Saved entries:

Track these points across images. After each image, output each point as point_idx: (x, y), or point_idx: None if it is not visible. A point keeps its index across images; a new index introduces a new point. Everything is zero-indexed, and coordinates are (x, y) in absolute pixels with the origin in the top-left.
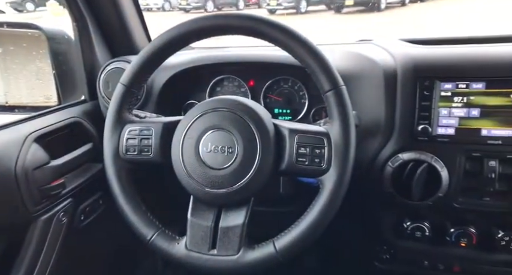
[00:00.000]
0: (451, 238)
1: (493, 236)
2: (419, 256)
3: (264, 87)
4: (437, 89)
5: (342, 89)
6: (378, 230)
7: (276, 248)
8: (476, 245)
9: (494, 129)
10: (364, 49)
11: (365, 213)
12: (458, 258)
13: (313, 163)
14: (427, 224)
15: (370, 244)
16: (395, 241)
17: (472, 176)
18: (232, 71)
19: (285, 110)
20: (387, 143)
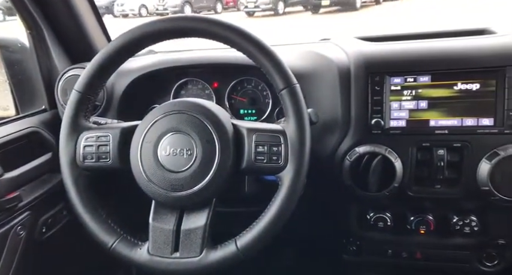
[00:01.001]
0: (411, 226)
1: (449, 221)
2: (383, 246)
3: (227, 89)
4: (388, 83)
5: (295, 87)
6: (343, 223)
7: (238, 247)
8: (434, 231)
9: (441, 119)
10: (321, 48)
11: (330, 207)
12: (419, 245)
13: (271, 160)
14: (388, 214)
15: (338, 237)
16: (361, 232)
17: (424, 165)
18: (196, 73)
19: (250, 110)
20: (345, 137)
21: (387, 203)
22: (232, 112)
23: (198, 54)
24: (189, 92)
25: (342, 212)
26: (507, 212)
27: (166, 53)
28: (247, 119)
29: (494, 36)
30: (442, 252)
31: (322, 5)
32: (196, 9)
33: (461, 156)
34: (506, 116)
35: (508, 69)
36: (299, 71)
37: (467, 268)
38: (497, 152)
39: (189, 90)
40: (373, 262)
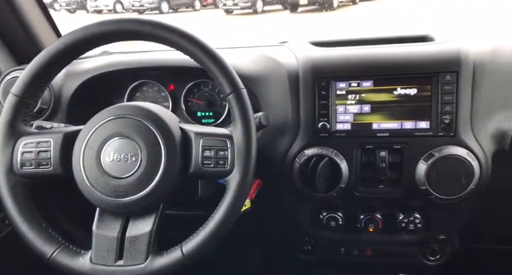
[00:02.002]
0: (361, 224)
1: (395, 219)
2: (336, 244)
3: (184, 91)
4: (333, 88)
5: (242, 92)
6: (298, 223)
7: (183, 252)
8: (383, 229)
9: (383, 122)
10: (274, 52)
11: (286, 207)
12: (369, 242)
13: (217, 165)
14: (340, 214)
15: (294, 237)
16: (315, 232)
17: (368, 166)
18: (152, 75)
19: (207, 113)
20: (295, 140)
21: (339, 203)
22: (189, 115)
23: (154, 56)
24: (144, 94)
25: (296, 212)
26: (445, 209)
27: (122, 54)
28: (204, 121)
29: (432, 43)
30: (391, 248)
31: (300, 3)
32: (174, 6)
33: (401, 157)
34: (440, 120)
35: (441, 76)
36: (251, 75)
37: (414, 263)
38: (433, 153)
39: (144, 92)
40: (328, 261)
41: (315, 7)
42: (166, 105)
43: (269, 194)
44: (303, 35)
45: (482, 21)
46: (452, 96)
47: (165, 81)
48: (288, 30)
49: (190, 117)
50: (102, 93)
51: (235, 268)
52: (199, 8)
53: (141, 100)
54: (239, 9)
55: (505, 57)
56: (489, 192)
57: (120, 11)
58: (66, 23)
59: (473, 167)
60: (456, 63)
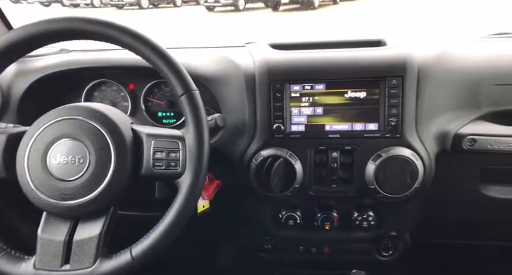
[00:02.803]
0: (318, 222)
1: (350, 217)
2: (295, 243)
3: (143, 91)
4: (288, 90)
5: (194, 93)
6: (258, 222)
7: (133, 255)
8: (338, 227)
9: (335, 124)
10: (233, 53)
11: (246, 207)
12: (326, 240)
13: (169, 167)
14: (298, 213)
15: (254, 236)
16: (274, 230)
17: (321, 166)
18: (110, 75)
19: (169, 113)
20: (252, 141)
21: (297, 202)
22: (150, 115)
23: (113, 55)
24: (103, 94)
25: (256, 212)
26: (395, 207)
27: (80, 53)
28: (165, 122)
29: (382, 48)
30: (346, 245)
31: (282, 2)
32: (154, 2)
33: (352, 158)
34: (387, 122)
35: (387, 80)
36: (209, 75)
37: (368, 259)
38: (380, 154)
39: (102, 92)
40: (288, 259)
41: (297, 6)
42: (126, 105)
43: (229, 195)
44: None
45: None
46: (398, 99)
47: (125, 80)
48: (268, 28)
49: (151, 117)
50: (58, 92)
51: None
52: (180, 4)
53: (100, 100)
54: (221, 6)
55: (448, 62)
56: (435, 190)
57: (98, 6)
58: (39, 18)
59: (417, 167)
60: (401, 68)
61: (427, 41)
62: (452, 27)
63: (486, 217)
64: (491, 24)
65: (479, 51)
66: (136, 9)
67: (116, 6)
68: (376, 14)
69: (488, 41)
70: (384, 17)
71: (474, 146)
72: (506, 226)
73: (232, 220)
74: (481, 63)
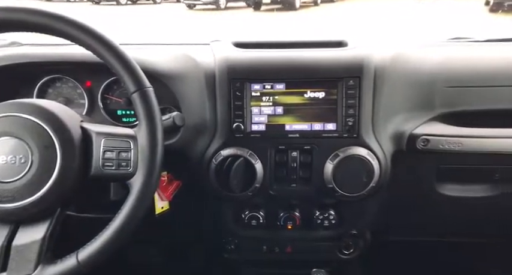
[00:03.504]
0: (280, 222)
1: (312, 216)
2: (258, 243)
3: (101, 88)
4: (248, 89)
5: (147, 91)
6: (221, 223)
7: (79, 260)
8: (300, 226)
9: (294, 124)
10: (195, 51)
11: (208, 208)
12: (289, 239)
13: (120, 167)
14: (261, 213)
15: (218, 237)
16: (237, 231)
17: (281, 166)
18: (65, 70)
19: (128, 111)
20: (212, 140)
21: (260, 202)
22: (108, 113)
23: (68, 49)
24: (58, 90)
25: (219, 212)
26: (355, 206)
27: (32, 46)
28: (125, 120)
29: (342, 49)
30: (308, 244)
31: (264, 2)
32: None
33: (311, 157)
34: (345, 122)
35: (345, 80)
36: (169, 72)
37: (330, 257)
38: (338, 154)
39: (57, 88)
40: (252, 259)
41: (278, 6)
42: (82, 103)
43: (191, 195)
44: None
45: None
46: (355, 100)
47: (81, 77)
48: (249, 27)
49: (110, 116)
50: (6, 88)
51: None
52: (160, 0)
53: (54, 97)
54: (202, 4)
55: (404, 64)
56: (394, 188)
57: (73, 0)
58: None
59: (373, 166)
60: (358, 69)
61: (385, 43)
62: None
63: (442, 215)
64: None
65: (434, 54)
66: (114, 5)
67: (92, 2)
68: (352, 16)
69: (445, 44)
70: (358, 19)
71: (427, 146)
72: (462, 222)
73: (195, 221)
74: (436, 66)
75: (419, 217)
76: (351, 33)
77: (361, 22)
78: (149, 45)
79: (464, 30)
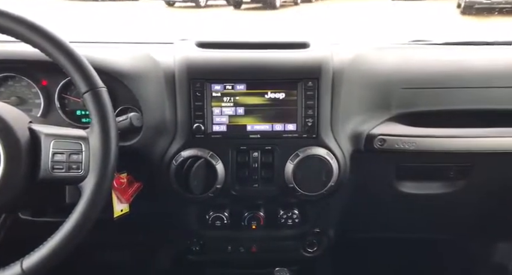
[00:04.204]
0: (245, 222)
1: (277, 215)
2: (223, 243)
3: (58, 88)
4: (208, 90)
5: (99, 91)
6: (185, 224)
7: (23, 268)
8: (265, 225)
9: (255, 124)
10: (156, 50)
11: (171, 209)
12: (253, 239)
13: (70, 170)
14: (226, 213)
15: (182, 238)
16: (202, 232)
17: (242, 166)
18: (18, 69)
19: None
20: (172, 141)
21: (225, 202)
22: (66, 114)
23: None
24: (10, 89)
25: (182, 213)
26: (318, 205)
27: None
28: (84, 121)
29: (303, 50)
30: (273, 244)
31: (244, 1)
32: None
33: (272, 157)
34: (304, 123)
35: (304, 82)
36: (127, 72)
37: (294, 256)
38: (298, 154)
39: (10, 87)
40: (217, 260)
41: (259, 5)
42: (38, 102)
43: (153, 197)
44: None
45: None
46: (313, 101)
47: (36, 75)
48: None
49: (68, 116)
50: None
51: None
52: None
53: (6, 96)
54: (181, 1)
55: (362, 65)
56: (354, 187)
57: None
58: None
59: (332, 165)
60: (317, 70)
61: (345, 45)
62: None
63: (402, 212)
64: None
65: (392, 56)
66: (90, 1)
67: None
68: (328, 16)
69: (404, 47)
70: (334, 19)
71: (384, 146)
72: (421, 219)
73: (159, 223)
74: (392, 68)
75: (381, 214)
76: (322, 33)
77: (336, 22)
78: (111, 44)
79: (432, 32)
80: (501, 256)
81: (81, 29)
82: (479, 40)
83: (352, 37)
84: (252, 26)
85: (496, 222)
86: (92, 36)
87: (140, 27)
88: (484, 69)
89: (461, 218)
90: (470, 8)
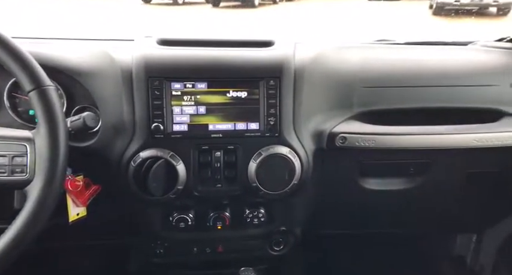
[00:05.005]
0: (210, 222)
1: (242, 215)
2: (188, 245)
3: (7, 86)
4: (168, 88)
5: (46, 89)
6: (149, 226)
7: None
8: (230, 225)
9: (217, 124)
10: (115, 47)
11: (134, 211)
12: (219, 239)
13: (13, 173)
14: (190, 215)
15: (145, 241)
16: (166, 234)
17: (205, 166)
18: None
19: None
20: (131, 142)
21: (190, 203)
22: (17, 114)
23: None
24: None
25: (146, 216)
26: (283, 203)
27: None
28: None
29: (265, 49)
30: (240, 243)
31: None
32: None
33: (235, 157)
34: (267, 121)
35: (266, 80)
36: (82, 69)
37: (261, 255)
38: (261, 153)
39: None
40: (182, 262)
41: (237, 3)
42: None
43: (112, 199)
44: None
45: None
46: (275, 100)
47: None
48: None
49: (18, 116)
50: None
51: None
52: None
53: None
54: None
55: (323, 64)
56: (319, 184)
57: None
58: None
59: (294, 164)
60: (278, 69)
61: (309, 44)
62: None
63: (367, 208)
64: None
65: (353, 55)
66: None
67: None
68: (305, 16)
69: (366, 46)
70: (310, 19)
71: (345, 144)
72: (385, 214)
73: (122, 226)
74: (354, 67)
75: (347, 211)
76: (295, 32)
77: (311, 21)
78: (67, 40)
79: (403, 32)
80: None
81: (46, 25)
82: (438, 40)
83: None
84: (228, 25)
85: (454, 216)
86: (49, 33)
87: (110, 24)
88: (441, 68)
89: (422, 213)
90: (440, 9)
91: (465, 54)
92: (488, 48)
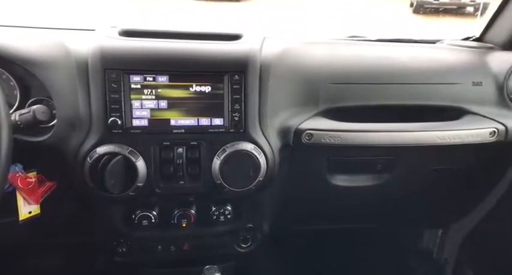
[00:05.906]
0: (174, 220)
1: (209, 212)
2: (152, 243)
3: None
4: (127, 81)
5: None
6: (110, 225)
7: None
8: (196, 223)
9: (180, 119)
10: (71, 37)
11: (94, 209)
12: (185, 237)
13: None
14: (154, 212)
15: (107, 239)
16: (128, 232)
17: (167, 163)
18: None
19: None
20: (87, 137)
21: (153, 201)
22: None
23: None
24: None
25: (106, 213)
26: (251, 200)
27: None
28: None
29: (232, 42)
30: (206, 241)
31: None
32: None
33: (198, 153)
34: (231, 117)
35: (230, 75)
36: (34, 59)
37: (229, 252)
38: (225, 149)
39: None
40: (146, 260)
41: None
42: None
43: (70, 196)
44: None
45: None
46: (240, 95)
47: None
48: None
49: None
50: None
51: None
52: None
53: None
54: None
55: (290, 59)
56: (288, 181)
57: None
58: None
59: (259, 161)
60: (243, 63)
61: (276, 38)
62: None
63: (335, 204)
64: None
65: (321, 51)
66: None
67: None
68: (287, 11)
69: (337, 42)
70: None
71: (311, 140)
72: (353, 210)
73: (82, 224)
74: (321, 63)
75: (315, 207)
76: (272, 26)
77: (291, 16)
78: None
79: (381, 29)
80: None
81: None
82: (408, 38)
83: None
84: (207, 18)
85: (420, 211)
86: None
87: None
88: (408, 66)
89: (390, 209)
90: (420, 7)
91: (431, 52)
92: (454, 46)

- THE PROBLEM
Please return only the lines above, starting at the line that has "85: (496, 222)" and ending at the line that has "90: (470, 8)", keeping both and leaving each one unchanged.

- RESPONSE BELOW
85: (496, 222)
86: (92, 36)
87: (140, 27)
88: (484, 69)
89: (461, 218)
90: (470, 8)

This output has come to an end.